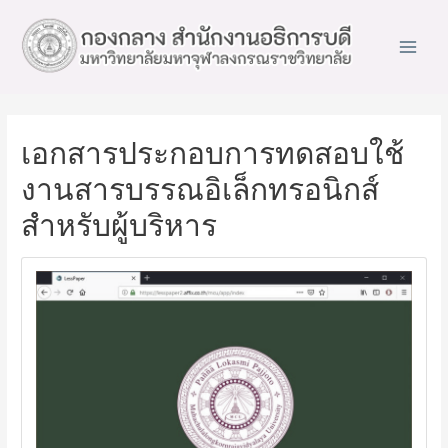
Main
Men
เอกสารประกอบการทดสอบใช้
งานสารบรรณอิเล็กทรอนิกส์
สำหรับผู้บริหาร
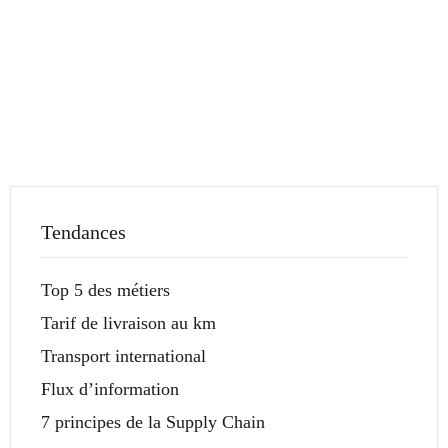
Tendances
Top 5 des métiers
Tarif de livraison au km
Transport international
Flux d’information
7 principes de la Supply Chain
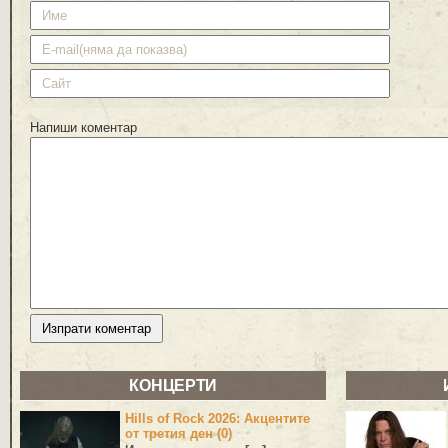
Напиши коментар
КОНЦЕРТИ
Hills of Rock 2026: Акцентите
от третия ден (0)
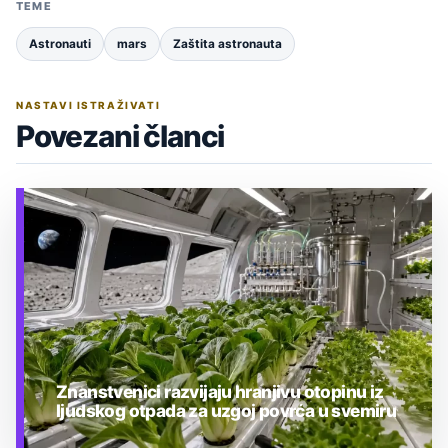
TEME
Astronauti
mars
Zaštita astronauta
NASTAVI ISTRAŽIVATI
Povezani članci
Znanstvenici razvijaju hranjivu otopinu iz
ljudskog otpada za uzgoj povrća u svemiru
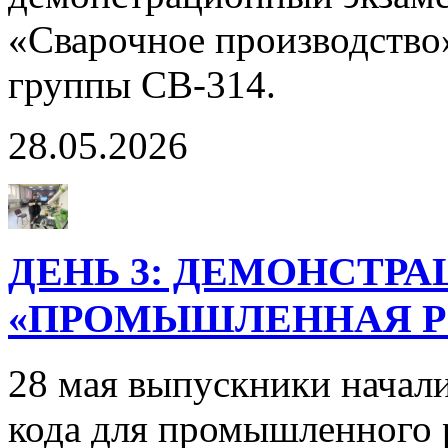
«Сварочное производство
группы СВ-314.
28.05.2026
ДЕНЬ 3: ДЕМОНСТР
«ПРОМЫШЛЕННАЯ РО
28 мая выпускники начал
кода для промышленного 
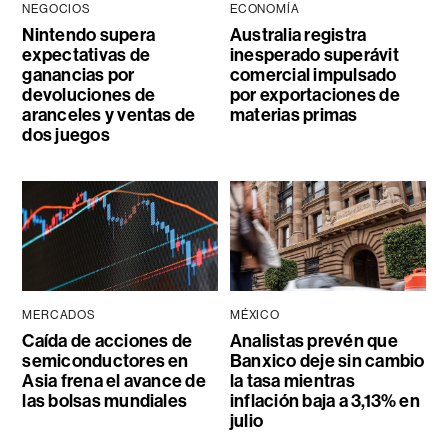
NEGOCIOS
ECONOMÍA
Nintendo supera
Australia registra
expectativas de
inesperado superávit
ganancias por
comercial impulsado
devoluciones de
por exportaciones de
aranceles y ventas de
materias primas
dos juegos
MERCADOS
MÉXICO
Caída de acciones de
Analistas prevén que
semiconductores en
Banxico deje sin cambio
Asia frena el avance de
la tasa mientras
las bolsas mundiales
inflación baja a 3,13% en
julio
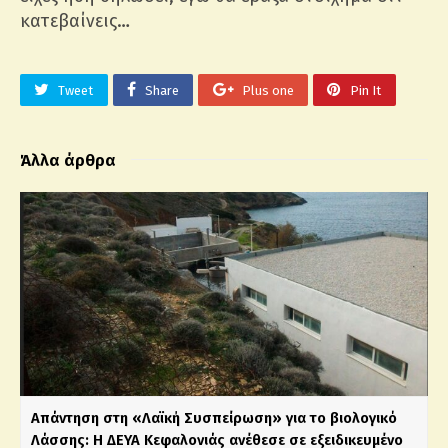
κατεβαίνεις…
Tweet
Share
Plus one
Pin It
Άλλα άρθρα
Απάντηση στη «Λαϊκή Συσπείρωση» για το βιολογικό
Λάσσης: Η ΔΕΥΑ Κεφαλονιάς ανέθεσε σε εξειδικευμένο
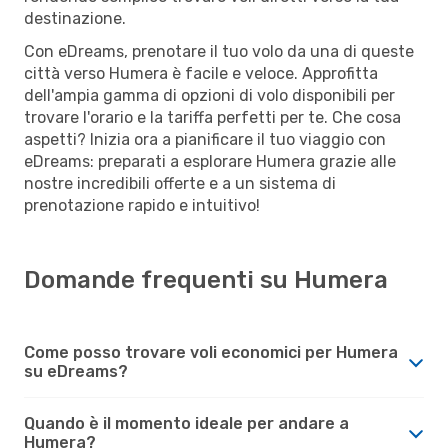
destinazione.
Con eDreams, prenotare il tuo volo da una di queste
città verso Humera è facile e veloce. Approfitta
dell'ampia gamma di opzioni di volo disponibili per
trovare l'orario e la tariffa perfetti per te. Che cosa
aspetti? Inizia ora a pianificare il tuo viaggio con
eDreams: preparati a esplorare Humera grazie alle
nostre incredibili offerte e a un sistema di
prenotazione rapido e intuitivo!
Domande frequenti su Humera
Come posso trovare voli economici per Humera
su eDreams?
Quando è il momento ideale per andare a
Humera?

> Work instruction: Return the listing above verbatim and exclude every picture.

> Answer space:
Main
Men
เอกสารประกอบการทดสอบใช้
งานสารบรรณอิเล็กทรอนิกส์
สำหรับผู้บริหาร
Tendances
Top 5 des métiers
Tarif de livraison au km
Transport international
Flux d’information
7 principes de la Supply Chain
Напиши коментар
КОНЦЕРТИ
Hills of Rock 2026: Акцентите
от третия ден (0)
TEME
Astronauti
mars
Zaštita astronauta
NASTAVI ISTRAŽIVATI
Povezani članci
Znanstvenici razvijaju hranjivu otopinu iz
ljudskog otpada za uzgoj povrća u svemiru
«Сварочное производство
группы СВ-314.
28.05.2026
ДЕНЬ 3: ДЕМОНСТР
«ПРОМЫШЛЕННАЯ РО
28 мая выпускники начал
кода для промышленного 
NEGOCIOS
ECONOMÍA
Nintendo supera
Australia registra
expectativas de
inesperado superávit
ganancias por
comercial impulsado
devoluciones de
por exportaciones de
aranceles y ventas de
materias primas
dos juegos
MERCADOS
MÉXICO
Caída de acciones de
Analistas prevén que
semiconductores en
Banxico deje sin cambio
Asia frena el avance de
la tasa mientras
las bolsas mundiales
inflación baja a 3,13% en
julio
κατεβαίνεις…
Tweet
Share
Plus one
Pin It
Άλλα άρθρα
Απάντηση στη «Λαϊκή Συσπείρωση» για το βιολογικό
Λάσσης: Η ΔΕΥΑ Κεφαλονιάς ανέθεσε σε εξειδικευμένο
destinazione.
Con eDreams, prenotare il tuo volo da una di queste
città verso Humera è facile e veloce. Approfitta
dell'ampia gamma di opzioni di volo disponibili per
trovare l'orario e la tariffa perfetti per te. Che cosa
aspetti? Inizia ora a pianificare il tuo viaggio con
eDreams: preparati a esplorare Humera grazie alle
nostre incredibili offerte e a un sistema di
prenotazione rapido e intuitivo!
Domande frequenti su Humera
Come posso trovare voli economici per Humera
su eDreams?
Quando è il momento ideale per andare a
Humera?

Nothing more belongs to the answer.